**Статья**
Веселые человечки: культурные герои советского детства - страница 161

Шрифт
Интервал

стр.

Воспринимая Удава как метафору власти, мы можем заметить, что превращение в шляпу — это нарочитое снижение образа. Власть еще сохраняет свою силу и опасность (слона-то удав съел), но это — замаскированная, тайная сила: скорее сила спецслужб, чем сила прямого тоталитарного насилия.

И, наконец, в финале развития образа Удав предстает мягким, плюшевым, способным порваться. Длинным, но не твердым. Одним словом — начисто лишенным эрекции.

При желании можно описать это как символическую кастрацию, которую проделали с властной фигурой Остер и Уфимцев, — но если уж сравнивать удава с пенисом, то мне больше нравится идея естественного старения. Размер при этом фактически не меняется (удав по-прежнему очень длинный), но «опасности» он больше не представляет. При таком подходе история трех удавов будет являться метаописанием увядания советской власти.

**Задание 1**
Отредактируйте статью об образе Удава: перепишите отрывок от «При желании можно» до «увядания советской власти.», поставив «постепенного старения» вместо «естественного старения».
**Задание 2**
Подхватите изложение в статье об образе Удава и продолжите его сразу после последнего предложения.
Приведенные далее данные взяты из другого источника.

[Записи]
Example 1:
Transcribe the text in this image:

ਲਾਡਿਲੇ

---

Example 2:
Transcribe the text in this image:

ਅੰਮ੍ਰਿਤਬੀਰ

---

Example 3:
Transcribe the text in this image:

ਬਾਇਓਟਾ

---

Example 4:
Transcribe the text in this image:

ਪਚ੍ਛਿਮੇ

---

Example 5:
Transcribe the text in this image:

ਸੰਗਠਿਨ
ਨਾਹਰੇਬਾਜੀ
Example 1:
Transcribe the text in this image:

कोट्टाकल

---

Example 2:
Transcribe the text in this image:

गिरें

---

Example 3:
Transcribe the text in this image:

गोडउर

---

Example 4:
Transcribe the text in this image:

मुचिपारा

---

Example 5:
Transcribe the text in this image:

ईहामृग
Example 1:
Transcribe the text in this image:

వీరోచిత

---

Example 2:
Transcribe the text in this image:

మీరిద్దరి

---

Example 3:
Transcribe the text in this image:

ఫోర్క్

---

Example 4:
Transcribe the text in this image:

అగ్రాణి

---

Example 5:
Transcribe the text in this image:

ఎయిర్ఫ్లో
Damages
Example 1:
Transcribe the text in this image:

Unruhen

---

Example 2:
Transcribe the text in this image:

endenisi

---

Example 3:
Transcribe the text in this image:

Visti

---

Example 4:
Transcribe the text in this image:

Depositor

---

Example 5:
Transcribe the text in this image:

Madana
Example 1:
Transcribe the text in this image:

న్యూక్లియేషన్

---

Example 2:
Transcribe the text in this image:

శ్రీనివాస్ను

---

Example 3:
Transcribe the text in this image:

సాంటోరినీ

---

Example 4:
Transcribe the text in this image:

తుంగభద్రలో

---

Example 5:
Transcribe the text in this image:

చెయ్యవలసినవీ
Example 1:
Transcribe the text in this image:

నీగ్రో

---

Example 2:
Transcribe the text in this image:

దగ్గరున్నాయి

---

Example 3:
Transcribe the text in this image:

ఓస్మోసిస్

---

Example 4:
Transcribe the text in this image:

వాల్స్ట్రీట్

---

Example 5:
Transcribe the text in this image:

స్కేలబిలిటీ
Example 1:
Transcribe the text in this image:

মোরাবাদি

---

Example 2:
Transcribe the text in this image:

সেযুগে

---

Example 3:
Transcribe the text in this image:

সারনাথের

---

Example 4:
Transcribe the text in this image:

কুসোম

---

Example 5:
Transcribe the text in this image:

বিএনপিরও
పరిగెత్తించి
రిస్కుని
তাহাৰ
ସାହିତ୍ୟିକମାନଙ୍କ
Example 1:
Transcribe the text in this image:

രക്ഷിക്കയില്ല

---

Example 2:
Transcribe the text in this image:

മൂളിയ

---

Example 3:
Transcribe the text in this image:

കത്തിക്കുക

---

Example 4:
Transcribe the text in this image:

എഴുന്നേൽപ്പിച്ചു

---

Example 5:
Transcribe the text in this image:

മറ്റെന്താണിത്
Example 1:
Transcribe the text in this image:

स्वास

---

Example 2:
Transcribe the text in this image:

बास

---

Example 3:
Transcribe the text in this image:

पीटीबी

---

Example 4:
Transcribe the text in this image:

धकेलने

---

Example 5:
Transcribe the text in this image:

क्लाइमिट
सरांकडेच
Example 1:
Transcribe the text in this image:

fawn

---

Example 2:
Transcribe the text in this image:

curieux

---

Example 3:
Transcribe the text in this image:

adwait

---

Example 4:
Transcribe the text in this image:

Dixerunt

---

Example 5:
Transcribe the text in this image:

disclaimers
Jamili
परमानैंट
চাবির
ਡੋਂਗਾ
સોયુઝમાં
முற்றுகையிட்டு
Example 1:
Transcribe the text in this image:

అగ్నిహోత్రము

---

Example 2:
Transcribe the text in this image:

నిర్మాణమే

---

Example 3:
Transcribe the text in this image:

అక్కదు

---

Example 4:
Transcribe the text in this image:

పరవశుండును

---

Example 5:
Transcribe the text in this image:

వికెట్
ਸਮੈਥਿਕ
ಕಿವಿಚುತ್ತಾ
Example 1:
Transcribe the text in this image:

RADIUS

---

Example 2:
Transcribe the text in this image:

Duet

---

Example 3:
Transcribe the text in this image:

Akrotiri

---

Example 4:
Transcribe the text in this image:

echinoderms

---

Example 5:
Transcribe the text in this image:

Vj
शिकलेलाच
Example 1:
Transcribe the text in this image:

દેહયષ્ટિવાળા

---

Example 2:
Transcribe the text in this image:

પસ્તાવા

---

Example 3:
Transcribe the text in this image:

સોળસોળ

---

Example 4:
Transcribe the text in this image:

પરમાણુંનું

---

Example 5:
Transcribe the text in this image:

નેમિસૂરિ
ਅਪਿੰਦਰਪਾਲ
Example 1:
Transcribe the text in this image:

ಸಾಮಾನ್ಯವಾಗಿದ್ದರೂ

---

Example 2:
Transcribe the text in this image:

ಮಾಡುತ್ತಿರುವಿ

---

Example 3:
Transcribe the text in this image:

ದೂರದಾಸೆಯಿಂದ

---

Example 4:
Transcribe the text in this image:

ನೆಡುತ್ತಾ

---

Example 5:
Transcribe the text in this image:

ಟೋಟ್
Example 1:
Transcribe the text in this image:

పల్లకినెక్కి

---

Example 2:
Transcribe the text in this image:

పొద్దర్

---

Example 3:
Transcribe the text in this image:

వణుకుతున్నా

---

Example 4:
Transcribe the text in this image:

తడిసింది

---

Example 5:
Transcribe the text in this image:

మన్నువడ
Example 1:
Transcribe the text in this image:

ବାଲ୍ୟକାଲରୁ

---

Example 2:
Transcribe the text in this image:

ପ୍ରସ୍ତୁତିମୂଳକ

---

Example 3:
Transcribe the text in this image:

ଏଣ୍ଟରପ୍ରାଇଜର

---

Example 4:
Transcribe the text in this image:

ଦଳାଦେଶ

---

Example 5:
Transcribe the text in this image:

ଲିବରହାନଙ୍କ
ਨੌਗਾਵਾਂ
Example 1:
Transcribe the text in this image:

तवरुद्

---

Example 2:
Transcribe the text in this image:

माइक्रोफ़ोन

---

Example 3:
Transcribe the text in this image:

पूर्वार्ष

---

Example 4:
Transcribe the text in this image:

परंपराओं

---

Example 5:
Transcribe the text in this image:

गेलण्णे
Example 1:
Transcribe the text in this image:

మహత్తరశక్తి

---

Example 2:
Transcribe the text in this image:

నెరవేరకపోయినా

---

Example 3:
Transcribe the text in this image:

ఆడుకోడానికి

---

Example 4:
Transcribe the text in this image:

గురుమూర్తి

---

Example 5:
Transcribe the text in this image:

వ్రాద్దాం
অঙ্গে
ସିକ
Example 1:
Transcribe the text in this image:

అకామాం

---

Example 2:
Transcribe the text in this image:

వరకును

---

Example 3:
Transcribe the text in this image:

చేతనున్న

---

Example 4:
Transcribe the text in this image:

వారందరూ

**Ответ 1**
При желании можно описать это как символическую кастрацию, которую проделали с властной фигурой Остер и Уфимцев, — но если уж сравнивать удава с пенисом, то мне больше нравится идея постепенного старения. Размер при этом фактически не меняется (удав по-прежнему очень длинный), но «опасности» он больше не представляет. При таком подходе история трех удавов будет являться метаописанием увядания советской власти.

**Ответ 2**
Данная трактовка, однако, слишком однозначна и прямолинейна — виной тому ее очевидная фаллократичность, характерная для западной культуры. Между тем существует альтернативный подход к власти — и он предполагает, что хороша не та власть, что величественно устрашает подобно фаллосу, а та, сила которой незаметна: «Там, где великие мудрецы имеют власть, подданные не замечают их существования» [539]. Иными словами, удав из «38 попугаев» может символизировать не увядание, а, напротив, наивысший расцвет советской идеи.

Чтобы наш тезис не был голословным, вспомним еще раз Крокодила — на этот раз киплинговского — и зададимся вопросом, который так беспокоил любопытного слоненка. Переформулировав его применительно к герою наших заметок, спросим: что кушает за обедом Удав?

Обратимся к самому первому мультфильму цикла. Именно там, в ответ на предложение измерить его длину, узнав, сколько попугаев в него вместится, Удав произносит свое кредо: «Я не стану глотать столько попугаев!» И в самом деле — за все десять серий хищная природа удава никак не проявляется: в качестве возможной пищи фигурируют бананы. В любом случае Попугай, Мартышка и Слоненок чувствуют себя рядом с Удавом (и его бабушкой) в полной безопасности.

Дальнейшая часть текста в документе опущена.